The US Energy Information Administration’s Crude Oil Inventories report quantifies the number of barrels of crude oil stored by US companies.
Why does the US inventory report affect oil prices?
International oil and energy market experts stressed that the reason for the impact of US oil stocks on oil prices is because the United States is the world’s largest oil consumer.
The experts added that the United States consumes about 19.7% of the world’s consumption annually, so any change in its crude stocks affects oil prices, inflation and other important economic indicators.
The experts added, just as the United States of America is the largest oil producer in the world, so the change in stocks of US companies affects the supply of oil in the markets, and therefore oil prices.
Oil prices rise as inventories fall
Oil prices soared, rising in turbulent trading on Wednesday, due to the halt in crude exports from Russia and Kazakhstan through the Caspian Sea pipeline, and the decline in US oil stocks.
Brent crude futures closed at the close of trading on Wednesday up $6.12, or 5.3%, at $121.60 a barrel, according to Reuters.
And the price was registered at 1100 GMT, down 2.7%, to register 118.61 dollars a barrel.
The price of West Texas Intermediate crude oil futures contracts also closed, in trading on Wednesday, higher by $5.66, to register a close of $114.93 per barrel, and the price had previously reached $111, 96 dollars per barrel.
US stocks crash
The US Energy Information Administration said on Wednesday that US crude oil inventories posted a flash drop last week, while gasoline and distillate inventories fell more than expected.
The government body added that crude inventories fell by 2.5 million barrels in the week ending March 18, to 413.4 million barrels, compared to the expectations of analysts consulted by Reuters, who referred to an increase of 114 thousand barrels.
Oil inventories at the delivery hub in Cushing, Oklahoma, rose by 1.2 million barrels.
Data from the Energy Information Administration showed U.S. refinery crude consumption rose by 277,000 barrels per day last week, with refinery operating rates rising 0.7 percentage point.
The data indicated that US gasoline stocks fell by 2.9 million barrels over the past week to 238 million barrels, while a drop of two million barrels was expected.
Distillate stocks, which include diesel and heating oil, fell 2.1 million barrels to 112.1 million barrels, versus expectations for a 1.4 million barrel decline.
The Energy Information Administration said net US crude oil imports fell last week by 817,000 barrels per day to 2.64 million barrels per day.
The United States is the country that consumes the most oil in the world.
A report prepared by British Petroleum “BP”, last June, showed that the United States of America ranked first, as the largest oil consuming country in the world, with a consumption of 19.4 million barrels per day, which constitutes 19.7 percent of global consumption. volume, followed by China with 14.05 million barrels per day, which represents 14.3% of world consumption.
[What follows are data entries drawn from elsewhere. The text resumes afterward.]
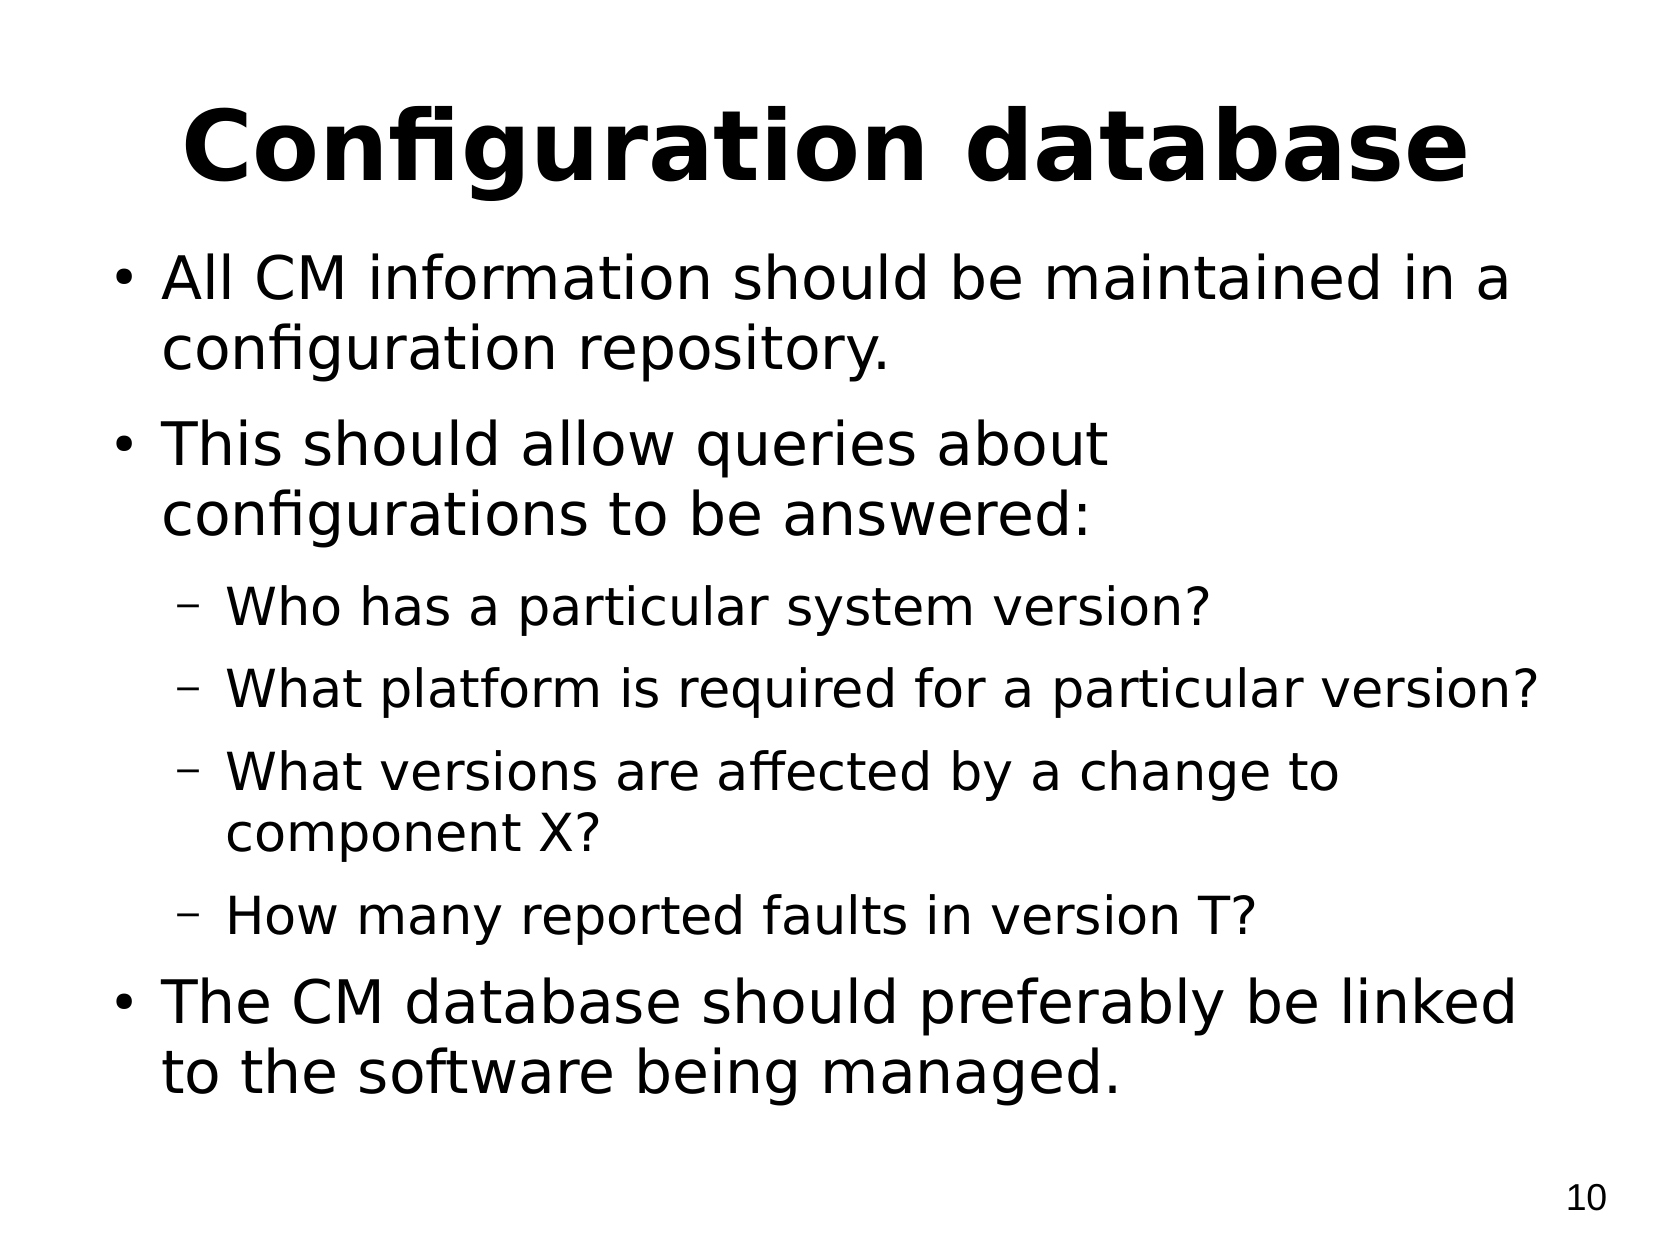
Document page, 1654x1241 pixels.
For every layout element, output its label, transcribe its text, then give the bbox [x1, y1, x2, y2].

list All CM information should be maintained in a configuration repository. This should allow queries about configurations to be answered: Who has a particular system version? What platform is required for a particular version? What versions are affected by a change to component X? How many reported faults in version T? The CM database should preferably be linked to the software being managed. [82, 236, 1571, 1205]
title Configuration database [82, 61, 1571, 207]
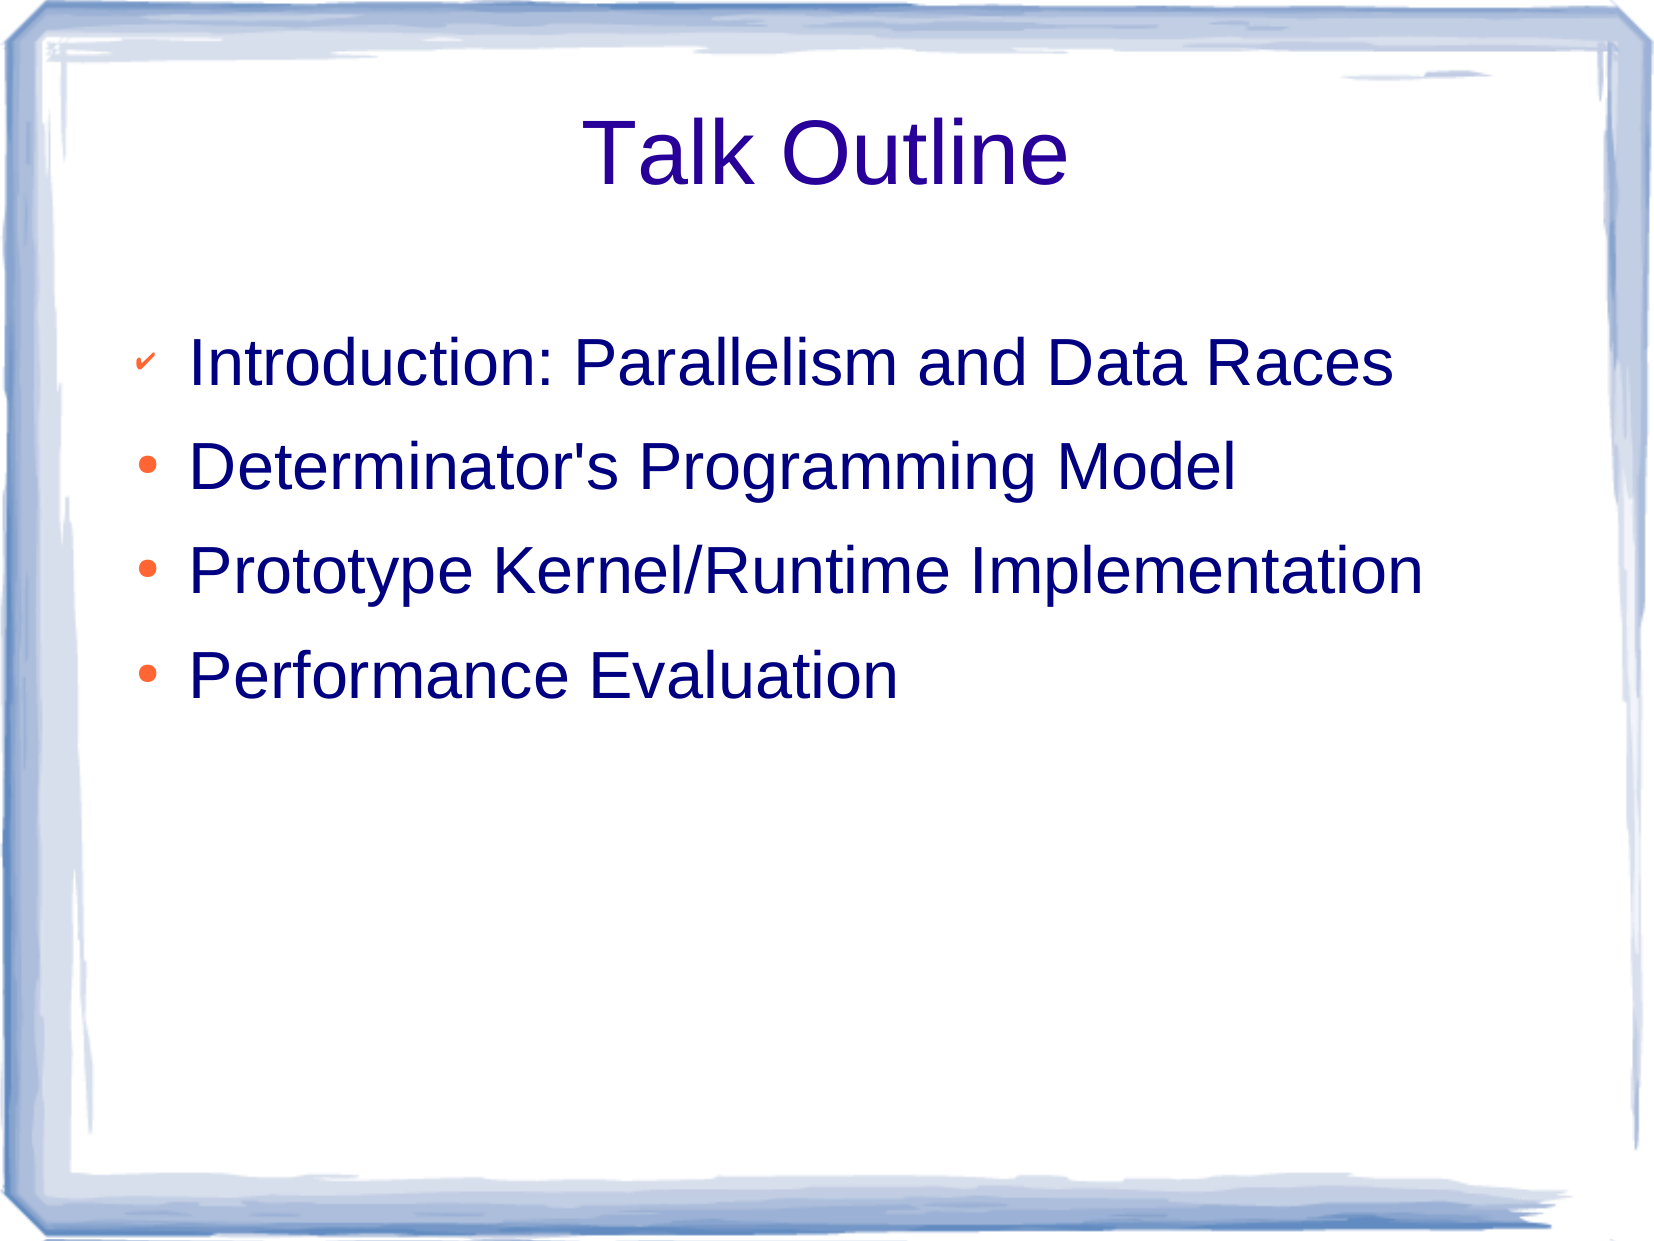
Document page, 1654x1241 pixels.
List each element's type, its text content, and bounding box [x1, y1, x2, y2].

picture [0, 0, 1654, 1241]
title Talk Outline [82, 56, 1571, 250]
list Introduction: Parallelism and Data Races Determinator's Programming Model Prototype Kernel/Runtime Implementation Performance Evaluation [118, 324, 1571, 990]
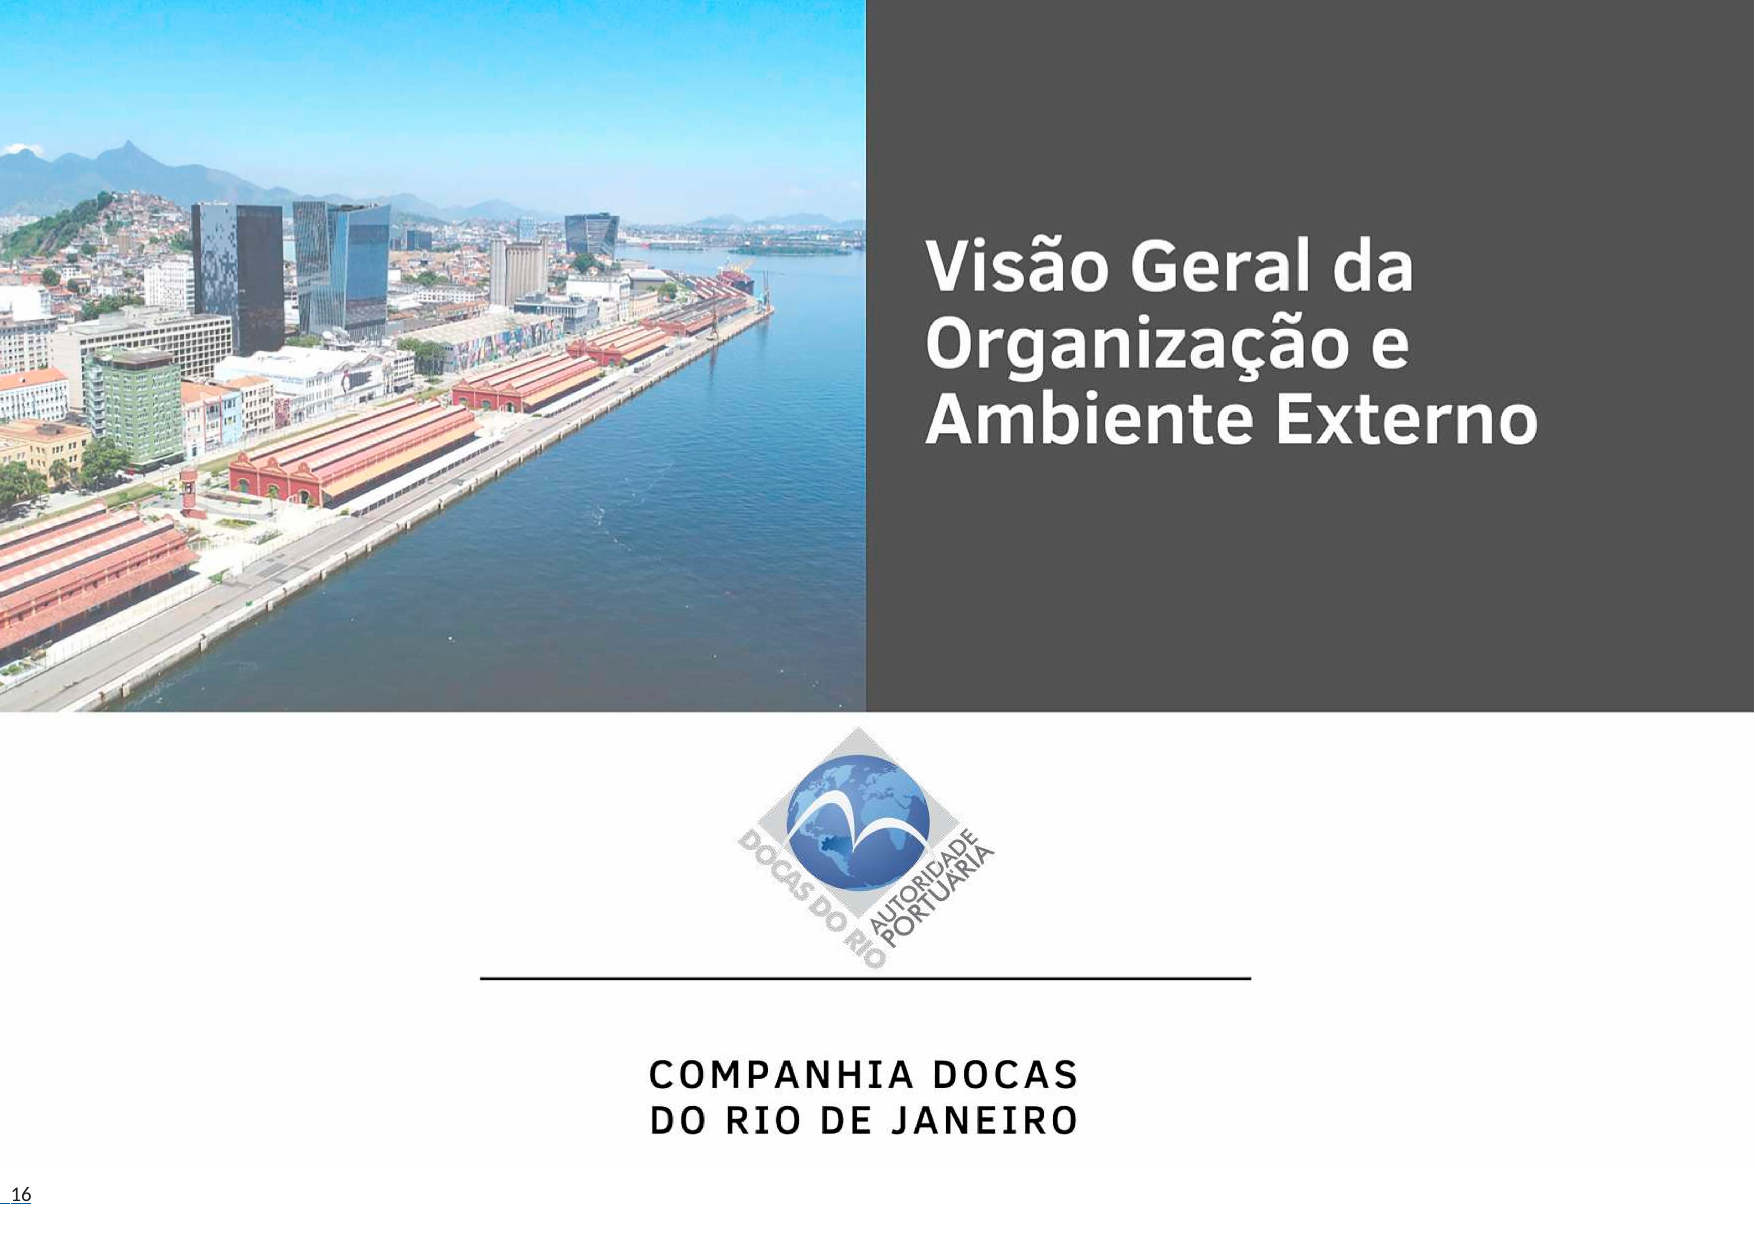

India ranked third in the world with consumption of 5.27 million barrels per day, accounting for 5.4% of the world total, then Japan with 3.81 million barrels per day, accounting for 3 .9% of world consumption.
The United States is the country with the highest oil production in the world.
The United States also topped the list of the world’s largest oil-producing countries (most producers) during the year 2020.
According to the statistical review issued by the British company “BP”, for the month of July 2021, the total production of the United States of crude oil and condensate amounted to 16,476 million barrels per day in 2020.
According to a report from the US Energy Information Administration, issued in March, US oil production fell for the second year in a row to 11.2 million barrels per day in 2021, from a record level of 12.3 million barrels per day in 2019.
Production is expected to recover to 12 million barrels per day in 2022 and 13 million barrels per day in 2023, according to forecasts from the US Energy Information Administration.